* Exercise requirements:
Your answer should be the lines of the material that include the word "brought".
BEGIN Data for review
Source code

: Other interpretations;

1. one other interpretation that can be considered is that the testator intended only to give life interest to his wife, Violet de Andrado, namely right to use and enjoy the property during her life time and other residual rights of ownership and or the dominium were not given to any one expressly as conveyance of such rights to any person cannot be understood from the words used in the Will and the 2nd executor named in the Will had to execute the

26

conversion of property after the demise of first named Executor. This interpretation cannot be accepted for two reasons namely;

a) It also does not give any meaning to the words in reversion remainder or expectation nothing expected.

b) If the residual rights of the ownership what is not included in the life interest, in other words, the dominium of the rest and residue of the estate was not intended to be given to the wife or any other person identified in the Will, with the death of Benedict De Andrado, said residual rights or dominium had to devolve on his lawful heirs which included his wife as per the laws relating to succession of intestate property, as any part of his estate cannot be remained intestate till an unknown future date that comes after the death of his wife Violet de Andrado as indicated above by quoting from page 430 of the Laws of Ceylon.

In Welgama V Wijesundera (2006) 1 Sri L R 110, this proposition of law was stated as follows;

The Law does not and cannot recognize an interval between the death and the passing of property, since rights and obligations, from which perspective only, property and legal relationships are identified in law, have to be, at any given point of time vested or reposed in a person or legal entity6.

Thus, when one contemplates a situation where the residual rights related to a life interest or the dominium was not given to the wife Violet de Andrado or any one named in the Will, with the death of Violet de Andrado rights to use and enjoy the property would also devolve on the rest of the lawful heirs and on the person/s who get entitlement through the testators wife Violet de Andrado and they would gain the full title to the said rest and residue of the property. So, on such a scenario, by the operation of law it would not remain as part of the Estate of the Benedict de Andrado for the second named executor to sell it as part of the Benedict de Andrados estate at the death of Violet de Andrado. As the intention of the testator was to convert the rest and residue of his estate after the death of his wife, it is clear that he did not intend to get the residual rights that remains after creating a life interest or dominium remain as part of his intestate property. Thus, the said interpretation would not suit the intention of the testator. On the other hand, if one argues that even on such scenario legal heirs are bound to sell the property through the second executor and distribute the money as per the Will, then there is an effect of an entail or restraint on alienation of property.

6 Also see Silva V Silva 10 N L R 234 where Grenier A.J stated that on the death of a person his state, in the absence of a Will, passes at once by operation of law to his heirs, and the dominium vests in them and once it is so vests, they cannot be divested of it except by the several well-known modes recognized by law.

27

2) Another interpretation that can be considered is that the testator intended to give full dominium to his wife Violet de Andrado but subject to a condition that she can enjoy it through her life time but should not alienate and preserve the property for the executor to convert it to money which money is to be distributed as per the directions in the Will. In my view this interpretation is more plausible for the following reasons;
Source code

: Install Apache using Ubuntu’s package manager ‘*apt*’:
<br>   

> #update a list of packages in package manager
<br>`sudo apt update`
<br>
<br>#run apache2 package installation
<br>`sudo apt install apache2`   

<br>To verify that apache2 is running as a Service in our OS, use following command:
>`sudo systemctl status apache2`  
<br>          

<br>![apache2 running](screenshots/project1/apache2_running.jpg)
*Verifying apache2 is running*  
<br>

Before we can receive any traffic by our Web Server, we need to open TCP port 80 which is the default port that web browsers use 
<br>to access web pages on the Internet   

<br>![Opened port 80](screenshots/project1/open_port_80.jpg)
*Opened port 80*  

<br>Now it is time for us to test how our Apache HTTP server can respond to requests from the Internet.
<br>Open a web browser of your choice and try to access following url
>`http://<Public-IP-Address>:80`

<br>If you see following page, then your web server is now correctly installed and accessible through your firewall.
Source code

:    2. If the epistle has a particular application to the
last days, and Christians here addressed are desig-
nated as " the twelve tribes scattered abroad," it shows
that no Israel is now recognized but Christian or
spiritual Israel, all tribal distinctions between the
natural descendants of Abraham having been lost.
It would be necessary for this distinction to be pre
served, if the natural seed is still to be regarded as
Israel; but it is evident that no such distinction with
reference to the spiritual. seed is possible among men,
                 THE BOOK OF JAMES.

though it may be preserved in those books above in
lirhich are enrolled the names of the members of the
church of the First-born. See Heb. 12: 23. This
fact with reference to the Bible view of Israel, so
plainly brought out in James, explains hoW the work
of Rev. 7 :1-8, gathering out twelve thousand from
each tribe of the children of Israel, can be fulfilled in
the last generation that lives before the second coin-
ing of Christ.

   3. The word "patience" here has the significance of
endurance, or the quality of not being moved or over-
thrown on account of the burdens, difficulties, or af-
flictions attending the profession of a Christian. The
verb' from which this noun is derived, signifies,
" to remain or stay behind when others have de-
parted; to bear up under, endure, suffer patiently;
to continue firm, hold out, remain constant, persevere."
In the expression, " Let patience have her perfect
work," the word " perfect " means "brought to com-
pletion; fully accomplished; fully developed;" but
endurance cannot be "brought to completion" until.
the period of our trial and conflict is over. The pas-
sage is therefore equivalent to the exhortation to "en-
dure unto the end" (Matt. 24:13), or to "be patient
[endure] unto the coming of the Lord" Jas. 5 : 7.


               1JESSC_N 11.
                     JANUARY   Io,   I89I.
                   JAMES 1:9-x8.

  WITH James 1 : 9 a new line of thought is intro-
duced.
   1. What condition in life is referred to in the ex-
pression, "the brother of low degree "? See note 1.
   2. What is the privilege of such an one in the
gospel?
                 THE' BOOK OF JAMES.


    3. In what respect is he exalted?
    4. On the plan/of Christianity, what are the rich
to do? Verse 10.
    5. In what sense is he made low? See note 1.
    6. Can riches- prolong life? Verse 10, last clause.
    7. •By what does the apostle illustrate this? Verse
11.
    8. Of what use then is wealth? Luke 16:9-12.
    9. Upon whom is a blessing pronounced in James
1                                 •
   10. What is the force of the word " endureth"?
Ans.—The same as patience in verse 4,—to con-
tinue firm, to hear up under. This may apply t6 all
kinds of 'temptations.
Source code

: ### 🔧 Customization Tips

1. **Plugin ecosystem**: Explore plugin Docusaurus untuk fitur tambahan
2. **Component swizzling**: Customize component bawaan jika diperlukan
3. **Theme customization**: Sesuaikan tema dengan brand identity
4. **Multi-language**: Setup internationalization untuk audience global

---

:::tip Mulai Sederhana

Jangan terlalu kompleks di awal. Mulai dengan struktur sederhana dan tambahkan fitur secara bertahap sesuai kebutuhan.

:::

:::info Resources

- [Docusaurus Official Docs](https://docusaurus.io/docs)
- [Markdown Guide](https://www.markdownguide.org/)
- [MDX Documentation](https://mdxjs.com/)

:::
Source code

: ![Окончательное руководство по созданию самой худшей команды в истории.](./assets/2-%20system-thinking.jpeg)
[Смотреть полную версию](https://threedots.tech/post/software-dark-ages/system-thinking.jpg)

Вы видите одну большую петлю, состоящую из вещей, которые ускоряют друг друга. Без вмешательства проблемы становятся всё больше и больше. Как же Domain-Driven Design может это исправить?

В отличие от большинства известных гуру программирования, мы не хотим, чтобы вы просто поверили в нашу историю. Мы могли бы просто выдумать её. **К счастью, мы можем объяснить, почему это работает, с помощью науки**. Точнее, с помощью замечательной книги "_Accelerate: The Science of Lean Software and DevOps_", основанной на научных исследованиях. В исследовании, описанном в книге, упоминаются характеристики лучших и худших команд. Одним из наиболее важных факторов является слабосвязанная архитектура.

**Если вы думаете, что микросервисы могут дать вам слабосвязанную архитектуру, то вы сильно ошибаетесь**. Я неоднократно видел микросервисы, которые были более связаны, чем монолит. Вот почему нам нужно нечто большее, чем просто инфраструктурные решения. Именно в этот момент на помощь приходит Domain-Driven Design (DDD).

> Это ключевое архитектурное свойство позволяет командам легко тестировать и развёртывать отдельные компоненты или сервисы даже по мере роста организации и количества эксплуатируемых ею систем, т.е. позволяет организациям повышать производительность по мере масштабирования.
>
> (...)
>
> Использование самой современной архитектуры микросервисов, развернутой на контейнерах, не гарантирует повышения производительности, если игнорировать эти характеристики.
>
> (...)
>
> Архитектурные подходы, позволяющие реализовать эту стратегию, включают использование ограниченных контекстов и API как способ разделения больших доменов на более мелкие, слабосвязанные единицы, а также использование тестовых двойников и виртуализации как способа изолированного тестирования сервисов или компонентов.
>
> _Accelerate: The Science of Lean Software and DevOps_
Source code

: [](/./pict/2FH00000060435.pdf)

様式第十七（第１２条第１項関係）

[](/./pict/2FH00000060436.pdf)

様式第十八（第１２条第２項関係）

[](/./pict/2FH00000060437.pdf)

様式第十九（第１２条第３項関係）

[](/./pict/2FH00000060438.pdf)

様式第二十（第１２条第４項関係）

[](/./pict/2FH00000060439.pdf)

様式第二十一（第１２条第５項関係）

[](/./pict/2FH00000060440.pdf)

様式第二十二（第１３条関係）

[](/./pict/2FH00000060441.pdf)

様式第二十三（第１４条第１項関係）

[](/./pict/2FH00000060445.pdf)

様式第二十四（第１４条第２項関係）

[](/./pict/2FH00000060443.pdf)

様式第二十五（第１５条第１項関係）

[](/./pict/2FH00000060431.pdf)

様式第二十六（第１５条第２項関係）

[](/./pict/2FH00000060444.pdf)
END Data for review
* Answer for this exercise:
plainly brought out in James, explains hoW the work
work," the word " perfect " means "brought to com-
endurance cannot be "brought to completion" until.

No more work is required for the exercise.